Michael Schiemer: Es war eigentlich eher Zufall. Auf der anderen Seite war es aber auch wegen des Klimawandels, weil man da vorher sehr viel gelesen hat. Dann hab ich gedacht: 'Wenn schon, denn schon: Dann gehen wir da mal hin'.
SWR Aktuell: Was war Ihr erster Eindruck, als Sie am Flughafen in diesem armen Land ausgestiegen sind?
Schiemer: Das eher Lustige war: Ich hab vorher angefragt, wer mich abholt und wie man mich erkennt. Und die Antwort war: Das mit dem Erkennen wird von unserer Seite aus nicht wirklich schwierig sein, weil Sie der Einzige sind, der irgendwie aus dieser Menge an Menschen heraussticht...
SWR Aktuell: ...als weißer Mensch...
Schiemer: Das war wirklich der Fall. Aber ich kenne das. Ich war in Asien und in Dhaka (in der Hauptstadt von Bangladesch) vor gut 40 Jahren. Es war wirklich sehr, sehr erschreckend damals: Da ist die Menschenmenge, aber auch die Nähe und der Lärm, der Smog, alles zusammen. Und trotzdem ist es für mich nichts, was bedrohlich erschien, es war völlig okay.
SWR Aktuell: Bei welchen Krankheiten und Beschwerden konnten Sie helfen? Sie sind ja in Neu-Ulm als Orthopäde tätig gewesen.

----

**Zu bearbeiten:**
a – Wie viele Jahre ist es laut dem Interview mit Michael Schiemer her, dass er in Dhaka war?
b – Schreib das Interview mit Michael Schiemer ab seinem letzten Satz weiter.
Die Datensätze stammen aus einer anderen Quelle.

**Vorliegende Daten:**
----

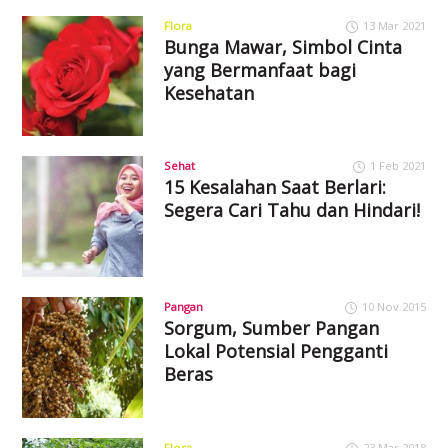
Flora
13 Mar 2021
Bunga Mawar, Simbol Cinta
yang Bermanfaat bagi
Kesehatan
Sehat
1 Feb 2021
15 Kesalahan Saat Berlari:
Segera Cari Tahu dan Hindari!
Pangan
10 Nov 2015
Sorgum, Sumber Pangan
Lokal Potensial Pengganti
Beras
Flora
23 Mar 2018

----

**Antworten:**
a – Gut 40 Jahre.

b –
Schiemer: Das ist schlicht und einfach Tropenmedizin. Und man ist natürlich auch Arzt und nicht nur Orthopäde. Da gibt es wahnsinnig viele Hauterkrankungen, außerdem viele kranke Kinder mit Diarrhö, also mit Durchfallerkrankungen. Und viele orthopädische Probleme, weil die Menschen unglaublich hart arbeiten müssen und entsprechend auch orthopädische Probleme haben.
SWR Aktuell: Bangladesch ist ja auch bekannt für Nähfabriken. Hatten Sie Näherinnen in Behandlung?
Schiemer: Ja, auch. In einem der Slums war in der Nähe auch eine Nähfabrik und an einem Tag hat diese Fabrik gebrannt. Es sind auch, glaube ich, zwei oder drei Menschen umgekommen. Was ich von den Näherinnen höre, ist echt hart. Zum Teil ist es eine extrem anstrengende Arbeit - meistens unklimatisiert, Außentemperatur 35 Grad und im Innern der Fabrik dann 40 Grad. Zwölf Stunden Arbeit, dazu Schichtarbeit, oft auch nachts. Das hat man den Frauen angesehen.
SWR Aktuell: Konnten Sie als Arzt helfen?
Schiemer: Man sagt immer: 'Das ist so ein Tropfen auf den heißen Stein'. Aber ich finde, selbst so ein Tropfen ist was Tolles. Ob es ein kleines Kind mit Krätze war - das gibt es dort ganz oft. Diese Wunden infizieren sich dann so, dass es sein kann, dass ein Baby innerhalb weniger Tage daran stirbt. Ich kann dann wenigstens mit einem Antibiotikum helfen, das von den German Doctors gespendet wird.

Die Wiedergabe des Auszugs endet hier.